Exercise objective
Reproduce word for word the lines between those holding "Ticket: 354 -> 335" and "320117713-150 (DO:4967137959): 840 -> 312", inclusive, and nothing else from the data below.

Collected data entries

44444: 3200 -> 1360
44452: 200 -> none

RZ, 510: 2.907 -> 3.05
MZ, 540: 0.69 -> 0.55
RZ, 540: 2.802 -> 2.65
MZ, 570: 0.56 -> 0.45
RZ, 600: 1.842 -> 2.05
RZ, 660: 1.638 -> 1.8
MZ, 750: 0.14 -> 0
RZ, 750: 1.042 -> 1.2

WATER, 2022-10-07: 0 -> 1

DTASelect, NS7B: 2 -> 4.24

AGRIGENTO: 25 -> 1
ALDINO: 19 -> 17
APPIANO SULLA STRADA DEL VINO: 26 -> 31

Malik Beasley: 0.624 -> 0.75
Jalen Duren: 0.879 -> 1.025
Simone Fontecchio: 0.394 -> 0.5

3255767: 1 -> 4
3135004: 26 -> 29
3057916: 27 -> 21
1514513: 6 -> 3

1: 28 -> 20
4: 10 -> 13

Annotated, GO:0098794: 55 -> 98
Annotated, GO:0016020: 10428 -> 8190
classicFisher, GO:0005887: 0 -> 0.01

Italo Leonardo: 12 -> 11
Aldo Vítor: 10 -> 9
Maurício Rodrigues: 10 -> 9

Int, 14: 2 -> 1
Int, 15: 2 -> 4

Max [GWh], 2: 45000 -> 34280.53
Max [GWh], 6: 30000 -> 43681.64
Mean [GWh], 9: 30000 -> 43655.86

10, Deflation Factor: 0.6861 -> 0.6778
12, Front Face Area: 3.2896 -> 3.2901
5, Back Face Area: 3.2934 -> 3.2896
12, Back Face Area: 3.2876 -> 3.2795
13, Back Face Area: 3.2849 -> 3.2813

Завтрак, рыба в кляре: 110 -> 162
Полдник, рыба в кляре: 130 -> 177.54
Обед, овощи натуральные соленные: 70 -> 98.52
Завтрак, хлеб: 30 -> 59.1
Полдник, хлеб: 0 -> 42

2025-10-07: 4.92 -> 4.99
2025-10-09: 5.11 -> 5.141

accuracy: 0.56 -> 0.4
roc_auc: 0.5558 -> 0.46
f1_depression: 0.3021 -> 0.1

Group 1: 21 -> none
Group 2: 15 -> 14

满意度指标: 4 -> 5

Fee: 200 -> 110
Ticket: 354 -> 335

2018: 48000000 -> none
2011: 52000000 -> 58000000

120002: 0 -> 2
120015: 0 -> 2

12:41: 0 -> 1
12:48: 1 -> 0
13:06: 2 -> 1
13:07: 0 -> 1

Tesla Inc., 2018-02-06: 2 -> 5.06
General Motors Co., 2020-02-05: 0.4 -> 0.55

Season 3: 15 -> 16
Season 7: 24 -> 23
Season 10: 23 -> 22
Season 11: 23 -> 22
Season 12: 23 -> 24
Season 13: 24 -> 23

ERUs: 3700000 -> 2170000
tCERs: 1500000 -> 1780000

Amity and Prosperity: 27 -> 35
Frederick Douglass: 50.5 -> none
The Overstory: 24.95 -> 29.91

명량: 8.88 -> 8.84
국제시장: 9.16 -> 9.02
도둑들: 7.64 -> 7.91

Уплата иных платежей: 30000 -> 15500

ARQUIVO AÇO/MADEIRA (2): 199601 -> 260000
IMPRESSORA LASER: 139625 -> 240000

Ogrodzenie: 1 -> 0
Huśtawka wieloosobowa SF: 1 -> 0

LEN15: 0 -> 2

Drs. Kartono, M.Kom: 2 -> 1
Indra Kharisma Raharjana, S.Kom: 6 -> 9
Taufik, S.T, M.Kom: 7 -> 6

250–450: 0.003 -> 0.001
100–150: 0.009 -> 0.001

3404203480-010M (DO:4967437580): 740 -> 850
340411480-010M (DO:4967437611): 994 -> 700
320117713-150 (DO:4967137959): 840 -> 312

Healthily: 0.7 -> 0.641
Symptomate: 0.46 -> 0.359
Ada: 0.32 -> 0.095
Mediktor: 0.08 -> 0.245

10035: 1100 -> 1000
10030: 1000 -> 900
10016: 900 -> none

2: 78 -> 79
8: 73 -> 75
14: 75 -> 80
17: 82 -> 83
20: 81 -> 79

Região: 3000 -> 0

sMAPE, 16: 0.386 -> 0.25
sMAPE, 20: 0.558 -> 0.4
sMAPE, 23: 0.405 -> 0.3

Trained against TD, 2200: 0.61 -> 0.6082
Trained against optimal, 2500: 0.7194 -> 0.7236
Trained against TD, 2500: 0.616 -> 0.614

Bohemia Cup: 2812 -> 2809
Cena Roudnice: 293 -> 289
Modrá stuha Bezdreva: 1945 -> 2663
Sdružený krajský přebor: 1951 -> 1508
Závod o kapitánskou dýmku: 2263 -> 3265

Exercise answer
Ticket: 354 -> 335

2018: 48000000 -> none
2011: 52000000 -> 58000000

120002: 0 -> 2
120015: 0 -> 2

12:41: 0 -> 1
12:48: 1 -> 0
13:06: 2 -> 1
13:07: 0 -> 1

Tesla Inc., 2018-02-06: 2 -> 5.06
General Motors Co., 2020-02-05: 0.4 -> 0.55

Season 3: 15 -> 16
Season 7: 24 -> 23
Season 10: 23 -> 22
Season 11: 23 -> 22
Season 12: 23 -> 24
Season 13: 24 -> 23

ERUs: 3700000 -> 2170000
tCERs: 1500000 -> 1780000

Amity and Prosperity: 27 -> 35
Frederick Douglass: 50.5 -> none
The Overstory: 24.95 -> 29.91

명량: 8.88 -> 8.84
국제시장: 9.16 -> 9.02
도둑들: 7.64 -> 7.91

Уплата иных платежей: 30000 -> 15500

ARQUIVO AÇO/MADEIRA (2): 199601 -> 260000
IMPRESSORA LASER: 139625 -> 240000

Ogrodzenie: 1 -> 0
Huśtawka wieloosobowa SF: 1 -> 0

LEN15: 0 -> 2

Drs. Kartono, M.Kom: 2 -> 1
Indra Kharisma Raharjana, S.Kom: 6 -> 9
Taufik, S.T, M.Kom: 7 -> 6

250–450: 0.003 -> 0.001
100–150: 0.009 -> 0.001

3404203480-010M (DO:4967437580): 740 -> 850
340411480-010M (DO:4967437611): 994 -> 700
320117713-150 (DO:4967137959): 840 -> 312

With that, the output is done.